# Residue



## Heather (Jun 30, 2006)

I have this plant that has some neem/soap residue and consequently its' leaves are really sticky and awful. I've tried cleaning them off with warm water but it hasn't helped. 

Any idea what I could use to help out my poor plant?


----------



## adiaphane (Jun 30, 2006)

A little lemon juice weakly mixed in with water. I use that to clean the leaves from time to time. It gets rid of some residue. Hope that helps.


----------



## littlefrog (Jun 30, 2006)

You can just rub the leaves with a cut lemon (or lime), actually. But I think that works best for hard water stains. Not sure about the goop you have. Milk is supposed to be a good leaf cleaner, too.


----------



## Heather (Jun 30, 2006)

Thanks. I wondered about lemon juice, if that would be astringint enough. 
Yeah, the "goop" ended up being pretty nasty! I made a few mistakes with this plant. Fortunately, it is on the rebound.


----------



## SlipperFan (Jun 30, 2006)

Milk is a very good leaf cleaner, but I don't know that it would cut oily residue. If not lemon juice, maybe just plain dish soap? (diluted, of course)


----------



## adiaphane (Jul 1, 2006)

SlipperFan said:


> Milk is a very good leaf cleaner, but I don't know that it would cut oily residue.

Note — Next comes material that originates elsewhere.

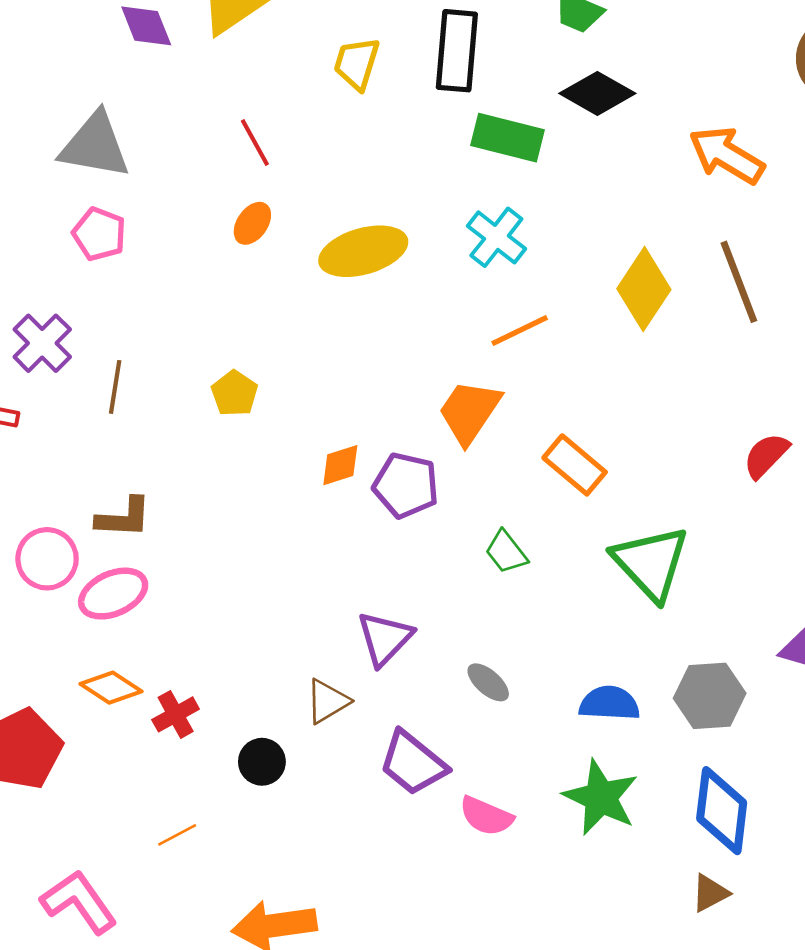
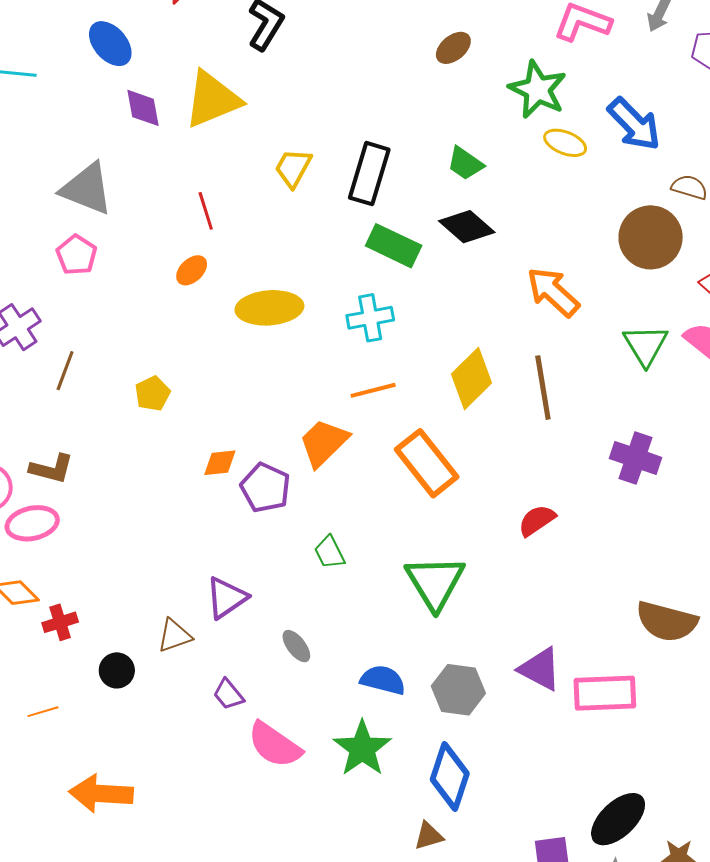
cyan cross: (496, 237) -> (370, 318), turned 30
orange rectangle: (575, 465) -> (427, 463), moved, size x1.4
purple trapezoid: (413, 763) -> (228, 694), size x0.6
pink semicircle: (486, 816) -> (275, 745), size x1.4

If not lemon juice, maybe just plain dish soap? (diluted, of course)



Hey, maybe you can use the biodegradable stuff. I use this one called ecosaver on all my dishes, and it works really well at getting grease off of dishes. It isn't pretoleum, but plant based, so i don't think it would harm the plants. And, it's 3.50$ (I get mine at Whole Foods).


----------



## Wogga (Jul 1, 2006)

half whole milk/half water is great for sheen for showings. half gingerale/half water is perfect for cleaning. give it a shot - it should help


----------



## Heather (Jul 1, 2006)

Ginger Ale huh? 
Hm. That's a new one to me. 

I think I'll try the lemon juice first.


----------